The pundit says the Reds duo ‘start thinking about their own goal­scoring records’ when Jurgen Klopp’s side is winning – to the detriment of the Anfield side.

Paul Merson has claimed that Liverpool duo Sadio Mane and Mohamed Salah “start thinking about their own goal­scoring records” when the Reds are winning a game and says it “happens too often” that one of the two will try and have a shot when it perhaps would have been better to pass (Daily Star).

Last month, in the 3-0 win over Burnley, Mane appeared visibly angry when he failed to receive a pass from Salah in the closing stages of the match, and when the Senegalese was substituted, he had to be held back by Jurgen Klopp before being consoled on the bench by Roberto Firmino.

Pundit and retired footballer Merson believes that the spat between the two attackers is arguably the only thing that could give Premier League champions Manchester City an advantage over the otherwise well-oiled Liverpool machine in their bid to get their hands on the title.

“It might have been a bit overblown at the time – but it will happen again,” Merson told the Daily Star. “When City win, they are relentless and they can win scoring five, six or seven because they share the load.
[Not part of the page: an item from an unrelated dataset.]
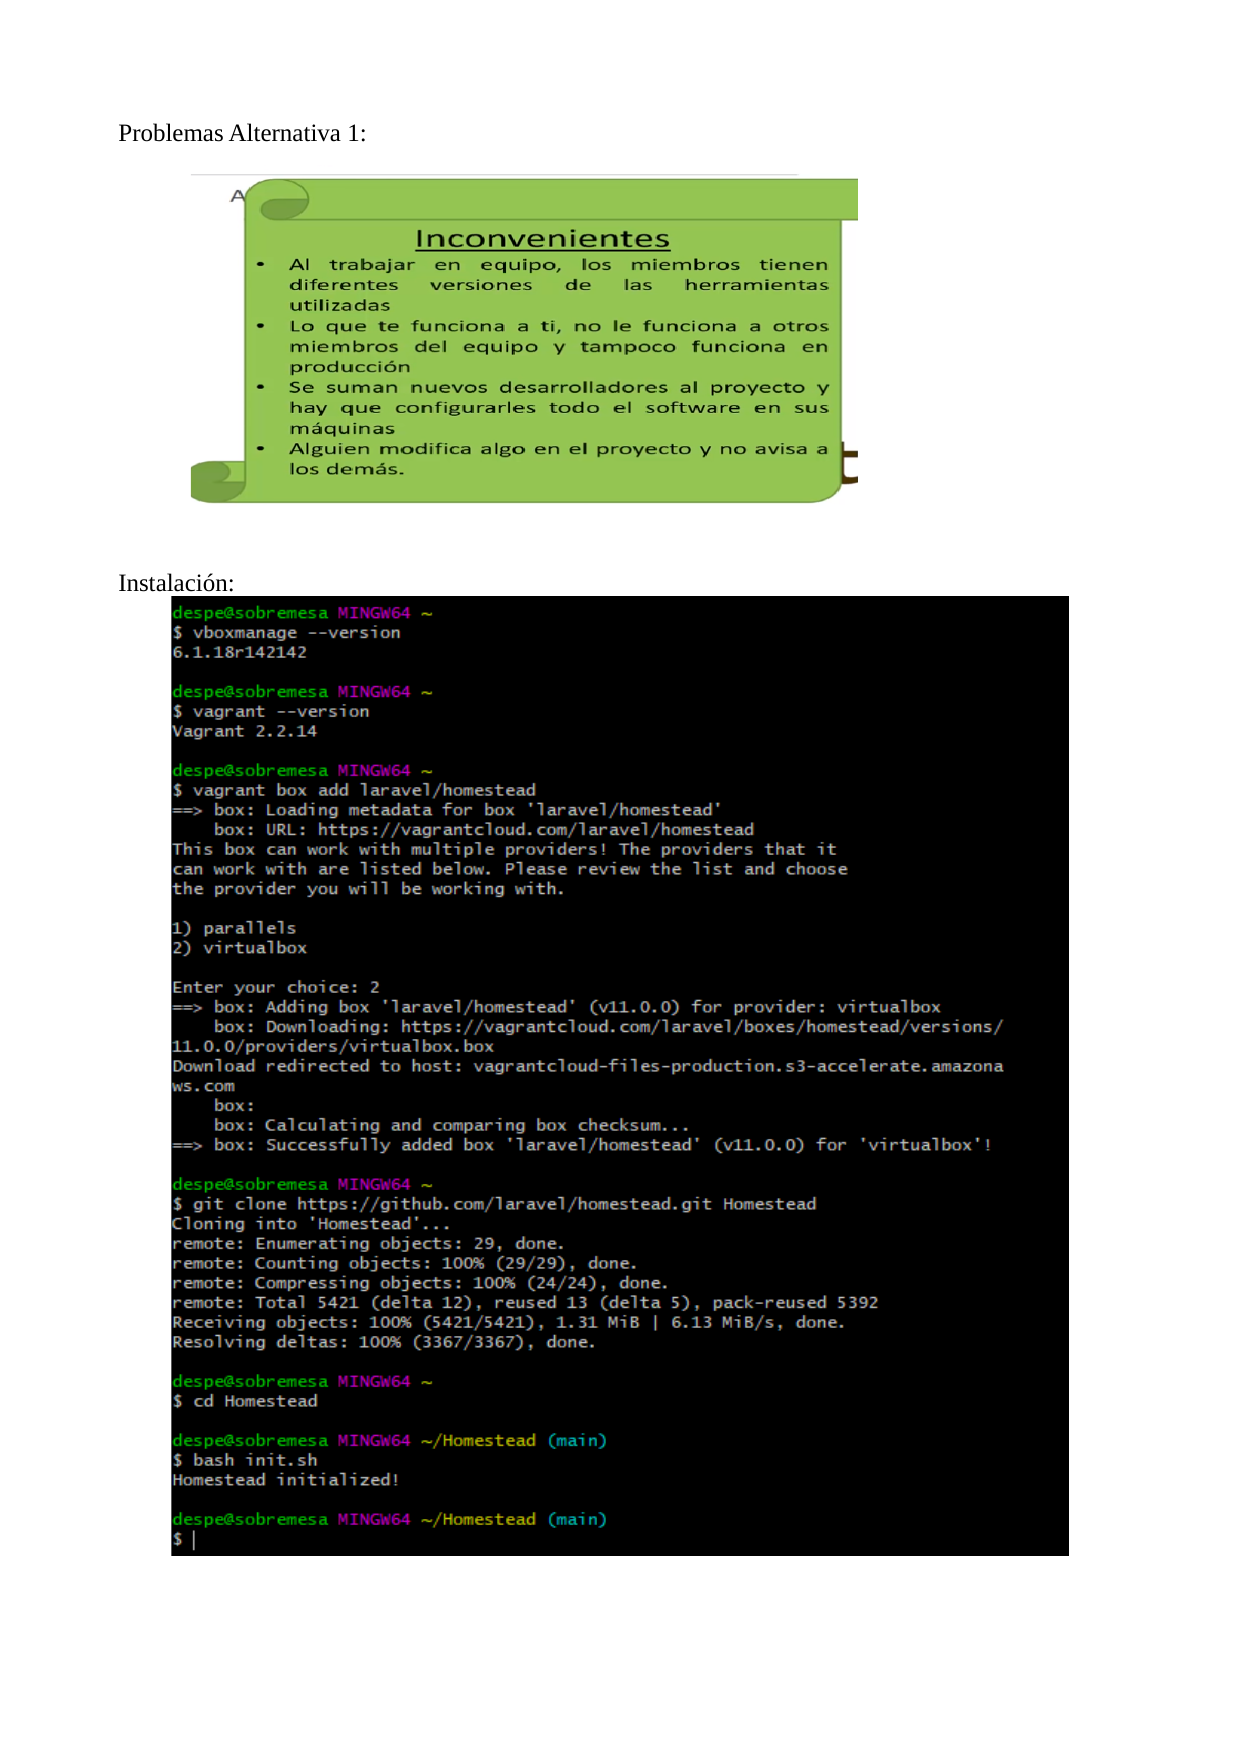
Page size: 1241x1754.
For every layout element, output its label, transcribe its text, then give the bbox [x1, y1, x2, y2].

But when Liverpool are winning, Salah and Mane start thinking about their own goal­scoring records.

I know forwards are supposed to be selfish but it’s a team game. They may have made light of it since, but it happens too often. If you watch Liverpool, there are so many times when one of them could have passed but they take the shot on and miss. After a while that has got to annoy you.”
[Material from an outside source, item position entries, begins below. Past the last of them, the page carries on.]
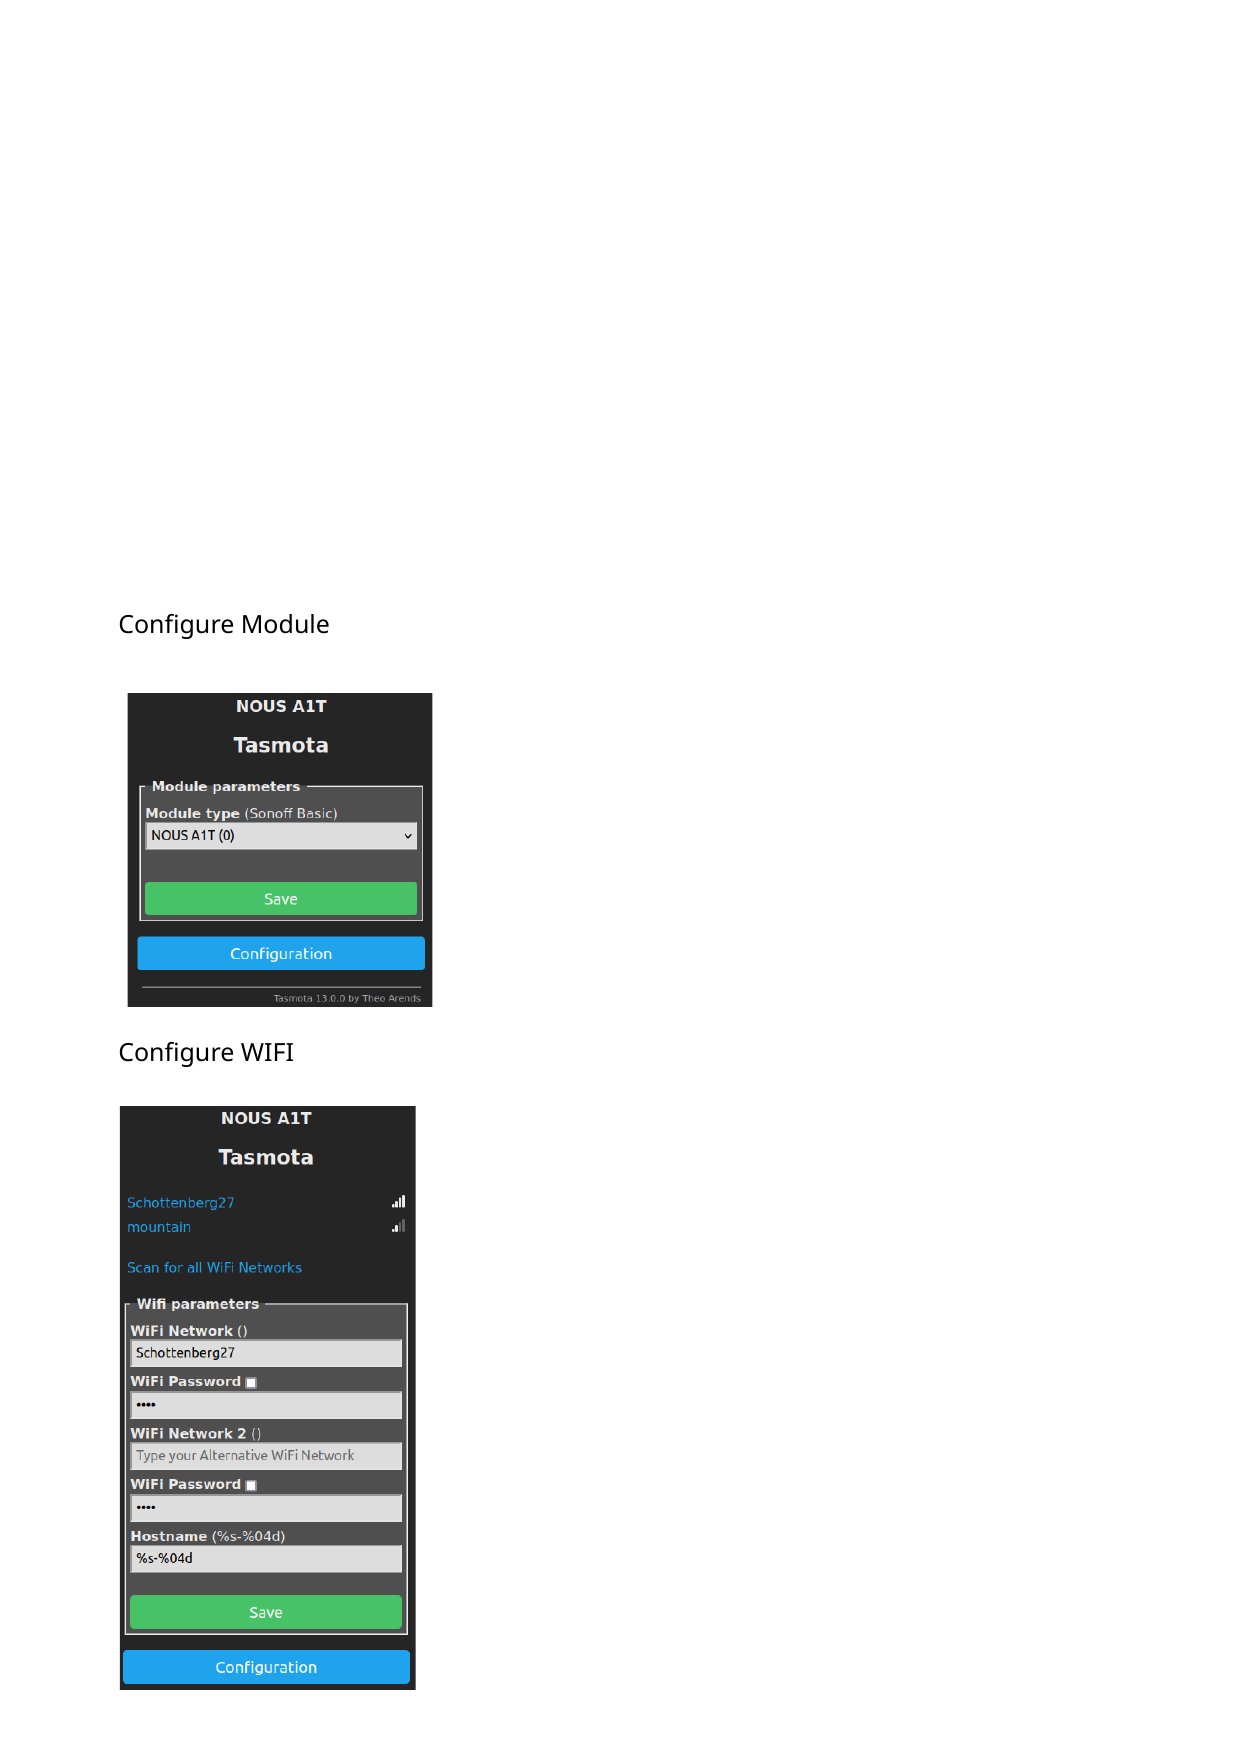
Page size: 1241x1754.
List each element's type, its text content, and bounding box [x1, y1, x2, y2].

text Configure WIFI [118, 1034, 1122, 1068]
picture [127, 693, 433, 1007]
picture [119, 1106, 416, 1690]
text Configure Module [118, 607, 1122, 641]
Merson also took the time to praise the third member of the attacking trident, Firmino, for his unselfishness on and off the pitch and how he is a “good example”, before going as far as labelling the other two “the problem” in the front line setup.

“Roberto Firmino sets them such a good example because he’s one of the most unselfish players I’ve ever seen and he creates so much for others,” added the Arsenal legend. “It’s the other two that are the problem and it’s a worry if you’re Klopp, whatever he might say about it in public.”